INTELIGENCIA ARTIFICIAL, NEOPLASIAS DEL CUELLO UTERINO, SALUD PÚBLICA., TAMIZAJE MASIVO, DETECCIÓN PRECOZ DEL CÁNCER

Resumen

Introducción: El cáncer cervicouterino es una de las principales causas de mortalidad ginecológica en países en desarrollo. La inteligencia artificial (IA) ha emergido como una tecnología prometedora para el tamizaje y diagnóstico precoz, con el potencial de mejorar la precisión y optimizar los recursos del sistema de salud.

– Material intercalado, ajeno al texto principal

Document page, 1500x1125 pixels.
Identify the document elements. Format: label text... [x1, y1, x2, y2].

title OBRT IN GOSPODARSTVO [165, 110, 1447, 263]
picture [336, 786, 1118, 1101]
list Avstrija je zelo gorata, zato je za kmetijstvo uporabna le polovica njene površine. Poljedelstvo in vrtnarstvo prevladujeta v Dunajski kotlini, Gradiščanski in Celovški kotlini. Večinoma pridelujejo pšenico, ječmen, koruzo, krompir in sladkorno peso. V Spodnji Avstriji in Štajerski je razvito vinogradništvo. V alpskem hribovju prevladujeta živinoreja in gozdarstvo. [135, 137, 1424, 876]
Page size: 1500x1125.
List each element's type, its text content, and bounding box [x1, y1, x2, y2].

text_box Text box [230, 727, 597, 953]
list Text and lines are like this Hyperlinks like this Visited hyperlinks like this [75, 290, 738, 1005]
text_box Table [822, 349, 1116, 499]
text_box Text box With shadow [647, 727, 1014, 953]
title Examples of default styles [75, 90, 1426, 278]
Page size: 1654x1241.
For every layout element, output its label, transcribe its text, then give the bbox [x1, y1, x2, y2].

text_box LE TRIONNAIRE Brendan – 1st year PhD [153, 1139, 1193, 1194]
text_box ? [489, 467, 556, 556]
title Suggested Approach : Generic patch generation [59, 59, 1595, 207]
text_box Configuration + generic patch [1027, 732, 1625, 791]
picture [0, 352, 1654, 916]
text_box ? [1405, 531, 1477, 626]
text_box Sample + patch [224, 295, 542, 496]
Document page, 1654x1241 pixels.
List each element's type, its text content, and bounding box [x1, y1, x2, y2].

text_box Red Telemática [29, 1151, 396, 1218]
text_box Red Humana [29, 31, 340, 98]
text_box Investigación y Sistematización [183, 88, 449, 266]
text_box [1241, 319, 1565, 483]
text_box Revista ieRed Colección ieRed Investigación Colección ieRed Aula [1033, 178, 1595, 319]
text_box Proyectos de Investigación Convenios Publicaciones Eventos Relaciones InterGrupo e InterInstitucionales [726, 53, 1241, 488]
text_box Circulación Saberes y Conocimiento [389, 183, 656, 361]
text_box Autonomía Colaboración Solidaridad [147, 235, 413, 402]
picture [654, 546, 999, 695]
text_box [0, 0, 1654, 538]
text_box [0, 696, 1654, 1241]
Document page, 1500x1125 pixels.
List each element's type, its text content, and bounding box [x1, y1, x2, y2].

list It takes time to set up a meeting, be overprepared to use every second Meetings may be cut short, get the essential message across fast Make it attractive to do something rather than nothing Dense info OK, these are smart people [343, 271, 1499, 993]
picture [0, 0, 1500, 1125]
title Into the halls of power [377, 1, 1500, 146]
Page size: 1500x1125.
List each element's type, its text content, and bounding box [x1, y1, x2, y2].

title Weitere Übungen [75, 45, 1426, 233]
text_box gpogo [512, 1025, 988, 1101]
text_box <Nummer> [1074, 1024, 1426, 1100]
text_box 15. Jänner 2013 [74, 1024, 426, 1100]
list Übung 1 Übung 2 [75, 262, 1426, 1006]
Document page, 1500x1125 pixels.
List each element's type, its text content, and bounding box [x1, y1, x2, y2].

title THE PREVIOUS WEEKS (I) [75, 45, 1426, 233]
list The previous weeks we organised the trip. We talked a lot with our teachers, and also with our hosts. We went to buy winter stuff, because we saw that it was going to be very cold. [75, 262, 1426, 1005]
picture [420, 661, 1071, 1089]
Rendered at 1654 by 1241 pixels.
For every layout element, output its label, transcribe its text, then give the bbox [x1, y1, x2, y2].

Objetivo: Determinar el nivel de conocimiento y la percepción sobre el uso de la inteligencia artificial para el tamizaje de cáncer cervicouterino en el personal de salud de Panzaleo y Salcedo, Ecuador.

Métodos: Se realizó un estudio descriptivo y transversal. Se aplicó un cuestionario estructurado a 90 profesionales de la salud, seleccionados de una población de 105. Se analizaron las frecuencias de respuesta sobre métodos de detección, beneficios de la IA y conocimiento de herramientas específicas.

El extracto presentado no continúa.